The optical properties of semiconductors are inextricably linked to their electronic and vibrational properties. Electronic transitions from hydrogenic impurities and vibrational modes of mass defects lead to well-defined peaks in the infrared (IR) spectrum that provide information about the symmetry and chemical composition of the defects. Optical techniques such as photoluminescence (PL) provide researchers with a (mostly) nondestructive method for identifying defects. Light can also change defects, especially those that undergo large relaxation when their charge state changes. The DX center, for example, can absorb a photon and move to its shallow-donor site, leading to persistent photoconductivity (PPC) at low temperatures.

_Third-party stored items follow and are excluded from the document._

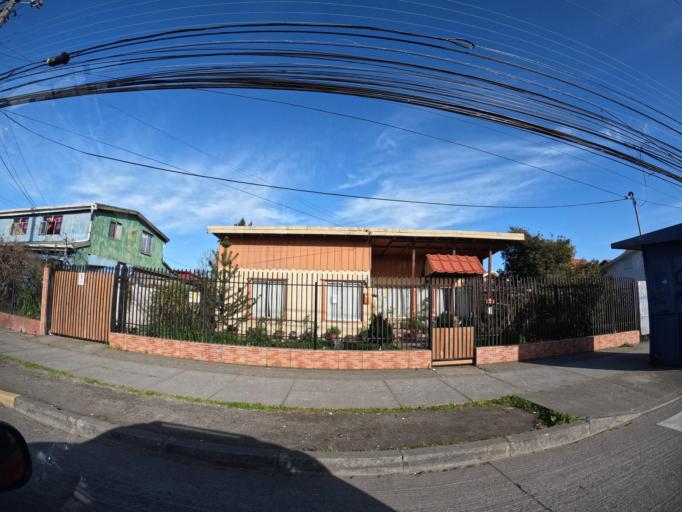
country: CL
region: Biobio
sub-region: Provincia de Concepcion
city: Talcahuano
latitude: -36.7470
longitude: -73.0926
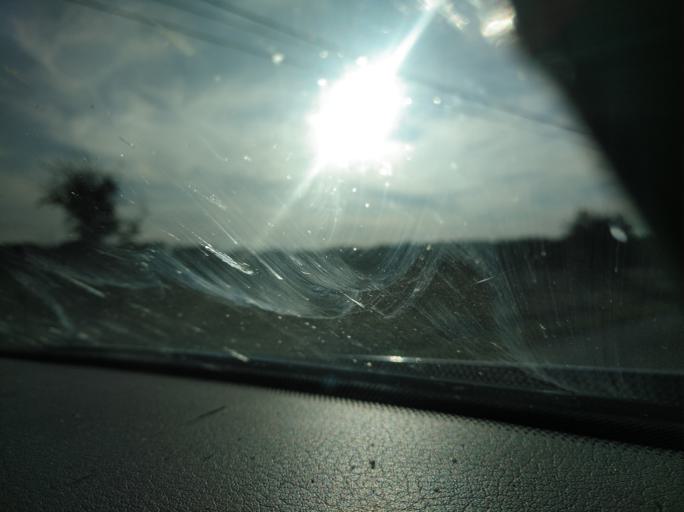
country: PT
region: Evora
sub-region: Borba
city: Borba
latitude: 38.9454
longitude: -7.4839
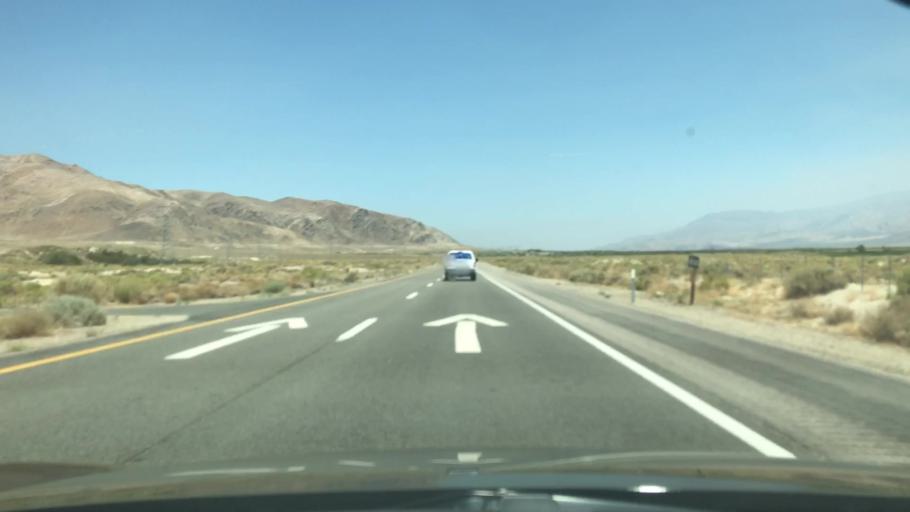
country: US
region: California
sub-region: Inyo County
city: Lone Pine
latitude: 36.6436
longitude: -118.0827
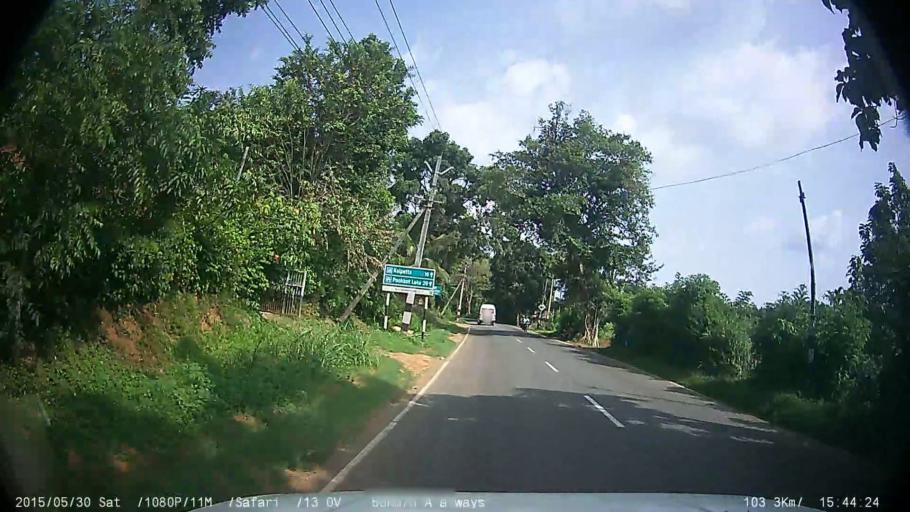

In certain perovskite oxide semiconductors, substitutional hydrogen can be optically excited, causing the proton and electrons to leave. This leads to large room temperature PPC. Similar processes may cause photochromism, which is a change in sample color after exposure to light. We discovered a remarkable example of this effect in Cu-doped β-Ga₂O₃, an ultra-wide bandgap semiconductor.

Web-link: https://labs.wsu.edu/mccluskey/

Brief Bio: Matt McCluskey is Westinghouse Professor of Materials Science and Engineering, Department of Physics and Astronomy, Washington State University (WSU). He received his Physics Ph.D. from UC Berkeley in 1997, under the supervision of Professor Eugene Haller. His research, performed at the Lawrence Berkeley National Laboratory, focused on hydrogen in semiconductors. Prof. McCluskey did postdoctoral research at Xerox PARC, where he studied semiconductors used in blue lasers, under the supervision of Dr. Noble Johnson. In August 1998, he joined the WSU faculty as an assistant professor. He has a broad research background in high-pressure and materials physics. His group is also developing optical techniques such as confocal microscopy, which resulted in a startup company, Klar Scientific.